Azure Container Linux: AKS Node Pools
Azure Container Linux is now GA for AKS clusters and Azure Container Instances. It is immutable: the root filesystem is read-only and packages are not installed at runtime. Updates happen by replacing the entire node image rather than running dnf update on a live node.
For Kubernetes operators, the benefit is consistency. Every node in a pool runs exactly the same image. There is no configuration drift between nodes that have been up for different lengths of time. Existing AKS clusters can migrate to Azure Container Linux by updating the node image version:
# Check current AKS node image version
az aks nodepool show --resource-group myRG --cluster-name myAKS --name nodepool1 --query nodeImageVersion
# Upgrade node pool to Azure Container Linux
az aks nodepool upgrade --resource-group myRG --cluster-name myAKS --name nodepool1 --node-image-onlyConfidential Computing Roadmap
Microsoft’s roadmap includes a confidential computing variant of Azure Linux 4.0 working with Intel TDX and AMD SEV-SNP enclaves, expected to preview in Q4 2026. Confidential VMs keep data encrypted in memory so the cloud provider cannot inspect running workloads. Combined with a verified supply chain from kernel to package, this addresses the main objection enterprises have about regulated workloads on shared cloud infrastructure.
How Azure Linux 4.0 Compares
Ubuntu and RHEL are not going anywhere on Azure.
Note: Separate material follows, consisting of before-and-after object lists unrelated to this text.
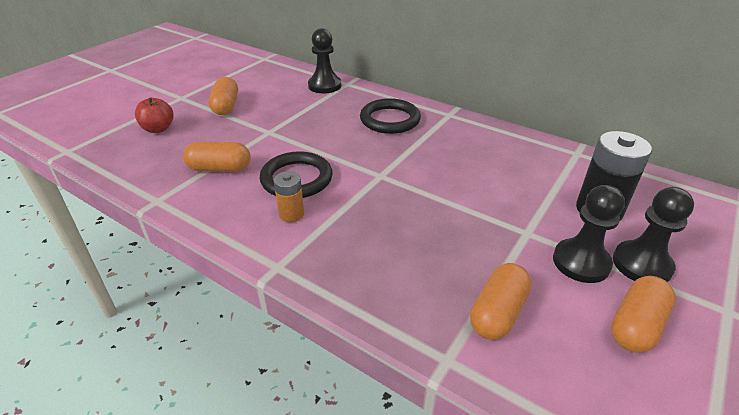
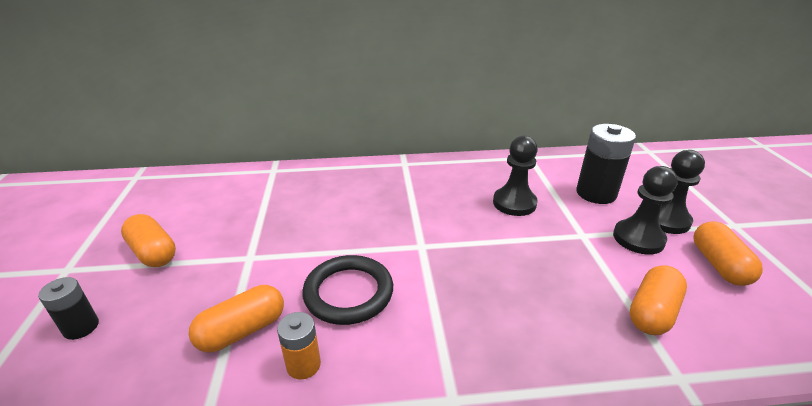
camera: 40 degrees left, 5 degrees down
(158, 129) = (81, 327): red apple -> black battery
(291, 214) = (392, 333): orange battery -> orange battery (303, 365)
(324, 86) = (251, 181): black pawn -> black pawn (514, 203)
(390, 120) = (361, 189): black ring -> none
(497, 313) = (652, 312): orange capsule -> orange capsule turned 45 degrees clockwise

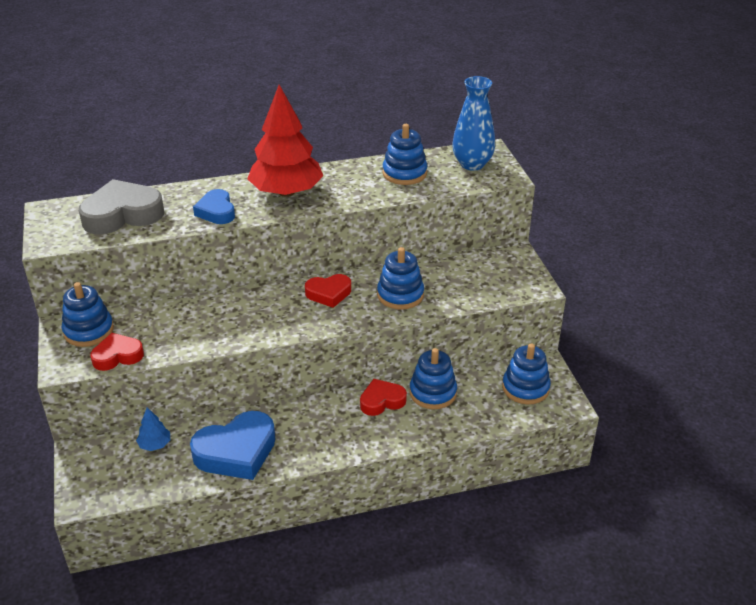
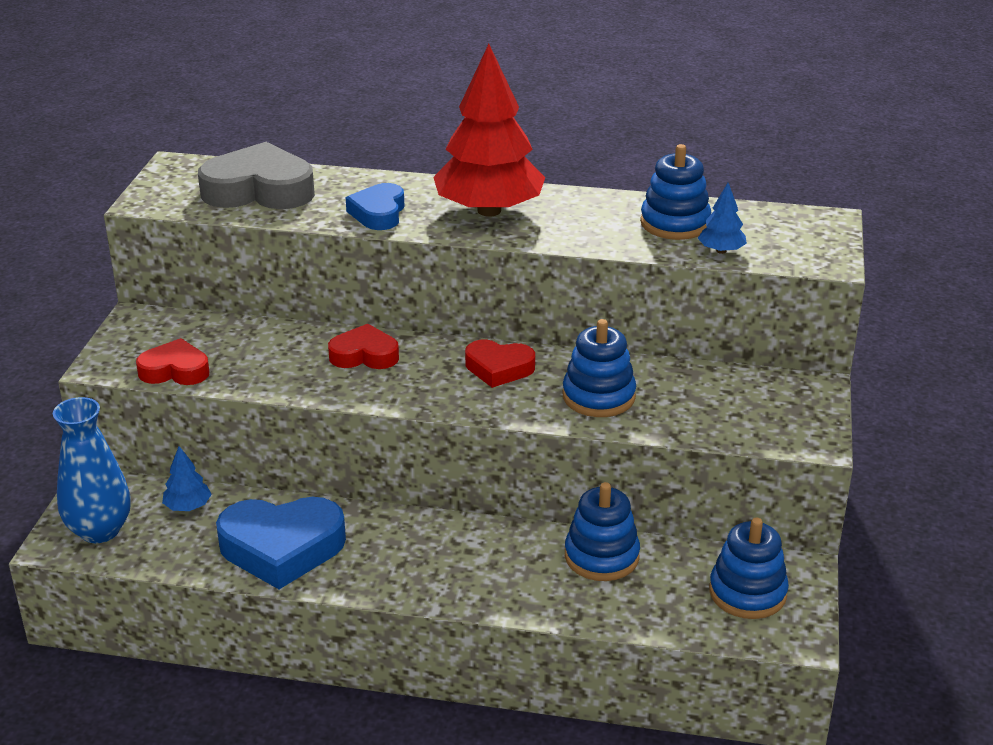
camera: 25 degrees right, 5 degrees down
(89, 331) = (163, 332): blue stacking toy -> none
(382, 401) = (520, 545): red heart -> red heart (364, 355)
(443, 185) = (721, 251): none -> blue tree
(472, 164) = (787, 233): blue vase -> blue vase (100, 530)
Most teams have existing automation and compliance tooling built around them. The switching cost is real. However, Azure Linux 4.0 has clear advantages for specific use cases.
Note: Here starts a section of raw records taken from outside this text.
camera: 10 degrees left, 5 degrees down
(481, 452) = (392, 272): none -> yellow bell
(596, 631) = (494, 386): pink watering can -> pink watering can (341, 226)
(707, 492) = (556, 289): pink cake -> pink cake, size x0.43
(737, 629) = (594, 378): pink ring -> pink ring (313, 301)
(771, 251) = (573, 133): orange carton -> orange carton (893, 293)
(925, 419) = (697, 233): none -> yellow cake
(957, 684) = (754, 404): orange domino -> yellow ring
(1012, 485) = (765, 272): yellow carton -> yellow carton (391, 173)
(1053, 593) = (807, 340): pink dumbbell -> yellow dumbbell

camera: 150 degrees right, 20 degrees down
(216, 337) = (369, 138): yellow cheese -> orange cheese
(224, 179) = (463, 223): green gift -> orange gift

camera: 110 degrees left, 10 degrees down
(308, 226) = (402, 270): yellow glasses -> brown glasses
| Feature | Azure Linux 4.0 | Ubuntu 24.04 | RHEL 9 |
|---|---|---|---|
| Kernel | 6.6 LTS (Azure-tuned) | 6.8 | 5.14 |
| Package manager | dnf (RPM) | apt (DEB) | dnf (RPM) |
| Maintained by | Microsoft | Canonical | Red Hat |
| AI workload tuning | Yes (first-party) | Partial | Partial |
| Full supply chain | Source to image | Partial | Partial |
| License cost | Free | Free (Pro costs extra) | Subscription |
| Confidential VMs | Q4 2026 roadmap | Available | Available |
For teams already running RHEL or AlmaLinux on Azure, the tooling transition will be minimal. For Ubuntu teams who want tighter Azure integration, it is worth testing on new workloads. Disk management on Azure Linux 4.0 VMs uses the same growpart and resize2fs commands as any other Linux distribution. See our guide on extending disk on Azure Linux VMs for the exact steps. And before deciding on a container runtime for Azure Linux 4.0, our Docker vs Podman comparison covers what changed in 2026.
Should You Try It Now?
If you run non-critical dev or staging workloads on Azure, yes. The preview is live in all regions today and free to use. It is a good window to test your stack against a Fedora-derived base, check dnf compatibility, and flag any issues before GA. Production migrations should wait for general availability and the LTS cycle later in 2026.
Conclusion
Azure Linux 4.0 is a significant move. Microsoft is no longer just a contributor to Linux. It is now a Linux distributor with first-party support on its own cloud. For sysadmins and DevOps engineers managing Azure infrastructure, that means a new option with a verified supply chain, an Azure-tuned 6.6 LTS kernel, and a roadmap that includes confidential computing and AI-native features on a faster timeline than any third-party distribution can match. Try it on a dev VM this week while it is free.